So… the engine on my Chevrolet Aveo abruptly stopped working today. Always a nice experience!
After getting it towed to a local mechanic who asked what happened, I related how the engine pretty much just stopped, all power-assist features went away, but the electrical gear still worked fine. I also told him that I was thinking it was probably a belt that broke or something.
- The good news: I was right! :( — Specifically, it was the timing belt.
- The bad news: The engine on the 2004 Aveo seems designed to self-destruct in this particular failure mode. Initial best-case estimates for damages are in the range of $1500.
- The worse news: This is a known problem for 2004 Aveos (my model year). For instance, try Google searching for aveo timing belt and be absolutely amazed at all the 2004-specific hits that pop up.
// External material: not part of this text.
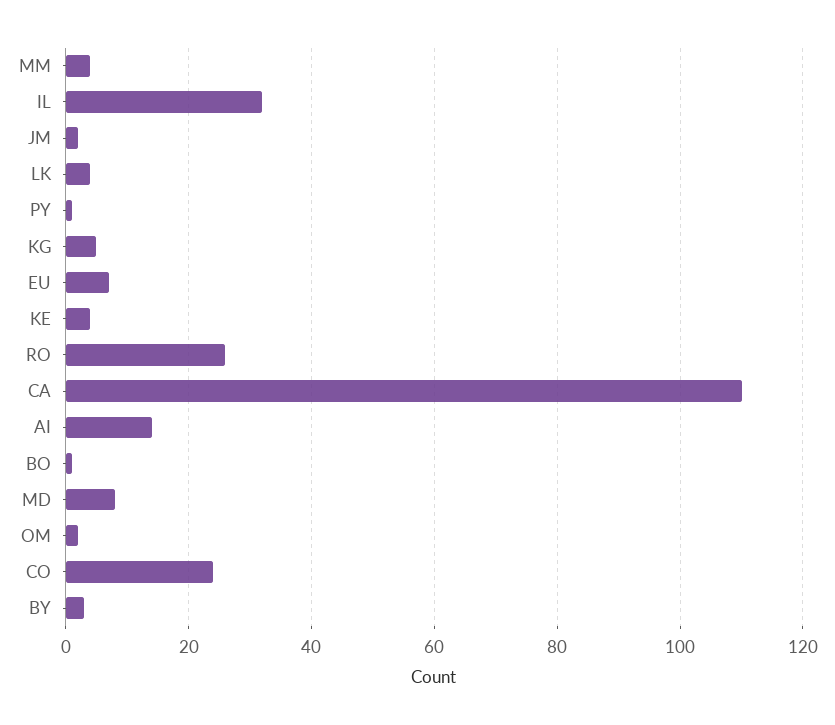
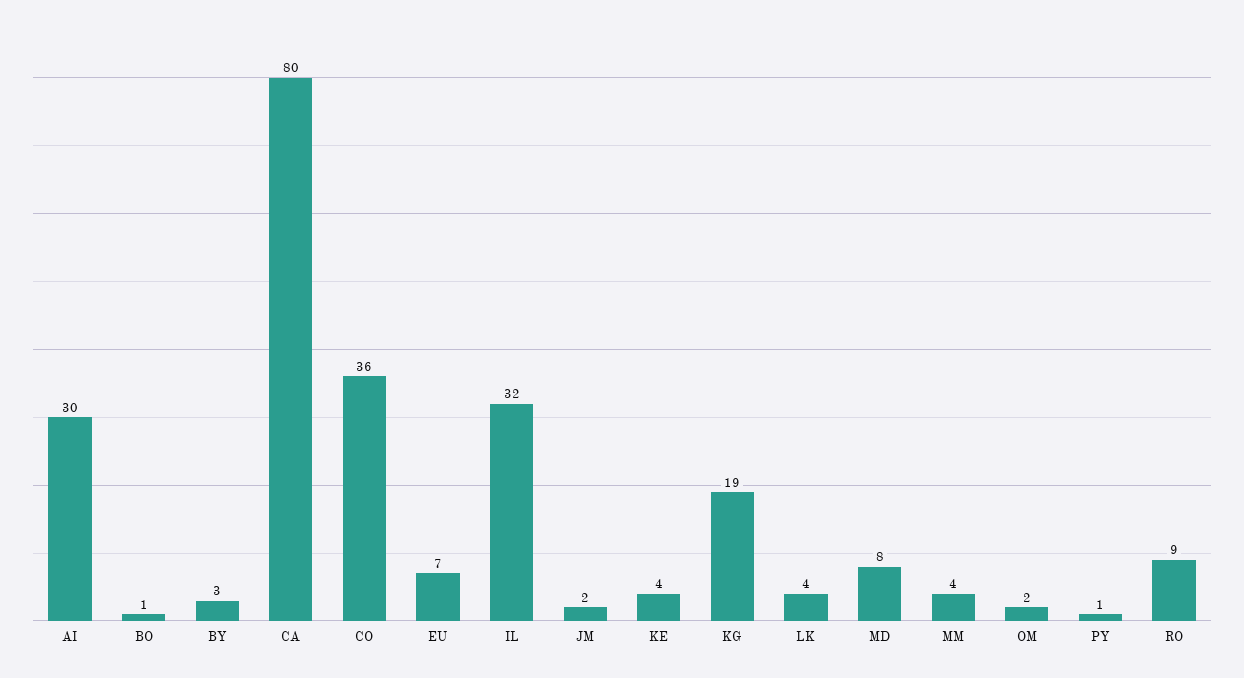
KG: 5 -> 19
RO: 25 -> 9
CA: 110 -> 80
AI: 15 -> 30
CO: 25 -> 36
My car was at about 53,000 miles, the timing belt was supposed to be replaced at 60,000 miles (and had been inspected sat at around the 30,000 mile point). I even bothered having regular maintenance performed. Apparently Chevrolet knew about problems with the timing belts, as indicated by a Technical Service Bulletin 06-06-01-021 (the summary of which can be found at the National Highway Transportation Safety Administration 2004 Aveo TSB listings). I don’t have access to the full text but apparently GM would pay for the belt to be replaced (sans labor) before 55,000 miles, but that offer has since been rescinded.
So I called Chevrolet customer service, who essentially told me to go pay for the car to be towed to an authorized dealer, pay for an official inspection of the damage, and then they would decide whether they would show any responsibility for the damage caused. I’m OK with paying to have the car towed, and even to have them perform their inspection, but not without some measure of what I can expect to get in return besides “we might pay for part of the repairs”. Especially when the non-dealer shop is refusing to mention “best-case” prices below $1500! I don’t even want to think of what the “authorized dealer” would charge to fix their own shoddy parts sourcing. For that matter, I wonder how it is that GMAC Financing and seemingly every other GM-related subsidiary never had problems sending me junk mail, but receiving fairly serious technical bulletins describing engine-totaling casualties was left out of the mailing loop.
So this is my warning to you, if you have a Chevrolet Aveo, get that timing belt replaced probably every 40,000 miles or so (30,000 might not be bad either) until you can feasibly get rid of the car. One of my friends always made fun of me for buying a Chevy, and now I see exactly how right he is… Sayonara, General Motors.